The listing below contains a span that opens with the line containing "eDiscovery: Predictive coding</span></span>" and closes with the line containing "eDiscovery: Review sets</span></span>". Return that span exactly.

EXERCISE DATA:
• • • • • • •
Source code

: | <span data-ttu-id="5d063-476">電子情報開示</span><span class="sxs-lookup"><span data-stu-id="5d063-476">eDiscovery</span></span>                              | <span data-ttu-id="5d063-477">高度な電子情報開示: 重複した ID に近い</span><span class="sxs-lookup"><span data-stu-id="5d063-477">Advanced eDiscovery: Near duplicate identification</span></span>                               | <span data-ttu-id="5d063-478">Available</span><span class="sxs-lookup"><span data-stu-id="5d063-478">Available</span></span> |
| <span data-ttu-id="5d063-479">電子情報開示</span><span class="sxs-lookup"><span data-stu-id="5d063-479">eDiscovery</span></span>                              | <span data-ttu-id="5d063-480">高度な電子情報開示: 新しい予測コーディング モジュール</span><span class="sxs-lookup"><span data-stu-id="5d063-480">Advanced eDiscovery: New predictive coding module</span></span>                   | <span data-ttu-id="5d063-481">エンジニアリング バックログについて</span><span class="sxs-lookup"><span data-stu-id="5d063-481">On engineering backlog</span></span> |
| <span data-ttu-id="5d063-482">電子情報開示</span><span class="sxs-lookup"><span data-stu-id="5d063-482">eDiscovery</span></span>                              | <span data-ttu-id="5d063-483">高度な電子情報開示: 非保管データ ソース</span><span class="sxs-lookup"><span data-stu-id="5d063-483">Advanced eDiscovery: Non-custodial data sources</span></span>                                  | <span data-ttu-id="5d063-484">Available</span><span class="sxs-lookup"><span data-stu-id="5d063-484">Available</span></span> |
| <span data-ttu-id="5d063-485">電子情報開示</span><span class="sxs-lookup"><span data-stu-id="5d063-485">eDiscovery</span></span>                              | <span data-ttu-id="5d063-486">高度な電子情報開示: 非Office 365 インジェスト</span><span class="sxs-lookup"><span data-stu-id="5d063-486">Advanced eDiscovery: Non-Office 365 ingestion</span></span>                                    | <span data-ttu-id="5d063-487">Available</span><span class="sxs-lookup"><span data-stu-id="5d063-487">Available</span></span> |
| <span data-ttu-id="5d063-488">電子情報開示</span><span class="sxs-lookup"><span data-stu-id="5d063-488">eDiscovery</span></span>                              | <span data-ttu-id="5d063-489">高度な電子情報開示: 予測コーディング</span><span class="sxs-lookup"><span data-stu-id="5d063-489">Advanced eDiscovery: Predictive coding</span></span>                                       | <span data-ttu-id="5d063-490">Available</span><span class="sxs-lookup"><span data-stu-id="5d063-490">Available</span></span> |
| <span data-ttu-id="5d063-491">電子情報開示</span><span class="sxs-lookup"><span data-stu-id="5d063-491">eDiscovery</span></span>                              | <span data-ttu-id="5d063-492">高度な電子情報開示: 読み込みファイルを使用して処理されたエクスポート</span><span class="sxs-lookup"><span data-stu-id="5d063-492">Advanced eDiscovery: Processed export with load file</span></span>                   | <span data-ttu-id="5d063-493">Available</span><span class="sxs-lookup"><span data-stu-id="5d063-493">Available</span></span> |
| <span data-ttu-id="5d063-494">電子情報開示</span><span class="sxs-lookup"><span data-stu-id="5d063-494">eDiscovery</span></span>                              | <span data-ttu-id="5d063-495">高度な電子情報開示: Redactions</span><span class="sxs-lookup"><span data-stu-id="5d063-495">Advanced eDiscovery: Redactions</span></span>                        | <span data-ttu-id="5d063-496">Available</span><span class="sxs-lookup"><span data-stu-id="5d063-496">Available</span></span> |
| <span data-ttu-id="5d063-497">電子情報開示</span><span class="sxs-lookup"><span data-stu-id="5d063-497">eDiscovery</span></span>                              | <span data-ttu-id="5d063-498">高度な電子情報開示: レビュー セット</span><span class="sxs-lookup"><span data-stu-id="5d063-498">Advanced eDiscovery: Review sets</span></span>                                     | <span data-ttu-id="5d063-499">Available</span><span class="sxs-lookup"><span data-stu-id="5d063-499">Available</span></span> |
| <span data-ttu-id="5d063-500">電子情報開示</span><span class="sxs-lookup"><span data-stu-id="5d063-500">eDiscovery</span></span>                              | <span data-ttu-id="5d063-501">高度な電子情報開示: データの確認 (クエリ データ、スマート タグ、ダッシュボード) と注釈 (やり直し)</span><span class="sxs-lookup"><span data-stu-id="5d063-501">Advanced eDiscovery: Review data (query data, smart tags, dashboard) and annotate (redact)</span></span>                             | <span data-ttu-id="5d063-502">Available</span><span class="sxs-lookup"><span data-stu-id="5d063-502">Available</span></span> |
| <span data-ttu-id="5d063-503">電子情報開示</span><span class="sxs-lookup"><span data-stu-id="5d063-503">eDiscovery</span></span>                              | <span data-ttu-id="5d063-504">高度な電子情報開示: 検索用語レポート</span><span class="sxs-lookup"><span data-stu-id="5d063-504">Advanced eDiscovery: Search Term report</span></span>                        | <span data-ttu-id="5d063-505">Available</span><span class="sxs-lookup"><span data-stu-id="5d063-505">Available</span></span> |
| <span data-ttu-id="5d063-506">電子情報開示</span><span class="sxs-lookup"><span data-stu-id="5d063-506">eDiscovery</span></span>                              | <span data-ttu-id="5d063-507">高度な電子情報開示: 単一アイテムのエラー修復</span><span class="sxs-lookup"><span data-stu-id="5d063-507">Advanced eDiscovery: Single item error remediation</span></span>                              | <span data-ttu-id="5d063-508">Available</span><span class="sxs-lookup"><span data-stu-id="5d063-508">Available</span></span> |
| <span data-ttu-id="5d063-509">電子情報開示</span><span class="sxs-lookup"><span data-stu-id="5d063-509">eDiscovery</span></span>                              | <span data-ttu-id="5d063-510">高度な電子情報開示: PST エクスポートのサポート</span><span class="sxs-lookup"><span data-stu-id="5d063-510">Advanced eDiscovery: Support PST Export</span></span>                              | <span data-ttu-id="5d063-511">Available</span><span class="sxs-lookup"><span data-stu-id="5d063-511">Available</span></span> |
• • • • • • •
RESPONSE:
| <span data-ttu-id="5d063-488">電子情報開示</span><span class="sxs-lookup"><span data-stu-id="5d063-488">eDiscovery</span></span>                              | <span data-ttu-id="5d063-489">高度な電子情報開示: 予測コーディング</span><span class="sxs-lookup"><span data-stu-id="5d063-489">Advanced eDiscovery: Predictive coding</span></span>                                       | <span data-ttu-id="5d063-490">Available</span><span class="sxs-lookup"><span data-stu-id="5d063-490">Available</span></span> |
| <span data-ttu-id="5d063-491">電子情報開示</span><span class="sxs-lookup"><span data-stu-id="5d063-491">eDiscovery</span></span>                              | <span data-ttu-id="5d063-492">高度な電子情報開示: 読み込みファイルを使用して処理されたエクスポート</span><span class="sxs-lookup"><span data-stu-id="5d063-492">Advanced eDiscovery: Processed export with load file</span></span>                   | <span data-ttu-id="5d063-493">Available</span><span class="sxs-lookup"><span data-stu-id="5d063-493">Available</span></span> |
| <span data-ttu-id="5d063-494">電子情報開示</span><span class="sxs-lookup"><span data-stu-id="5d063-494">eDiscovery</span></span>                              | <span data-ttu-id="5d063-495">高度な電子情報開示: Redactions</span><span class="sxs-lookup"><span data-stu-id="5d063-495">Advanced eDiscovery: Redactions</span></span>                        | <span data-ttu-id="5d063-496">Available</span><span class="sxs-lookup"><span data-stu-id="5d063-496">Available</span></span> |
| <span data-ttu-id="5d063-497">電子情報開示</span><span class="sxs-lookup"><span data-stu-id="5d063-497">eDiscovery</span></span>                              | <span data-ttu-id="5d063-498">高度な電子情報開示: レビュー セット</span><span class="sxs-lookup"><span data-stu-id="5d063-498">Advanced eDiscovery: Review sets</span></span>                                     | <span data-ttu-id="5d063-499">Available</span><span class="sxs-lookup"><span data-stu-id="5d063-499">Available</span></span> |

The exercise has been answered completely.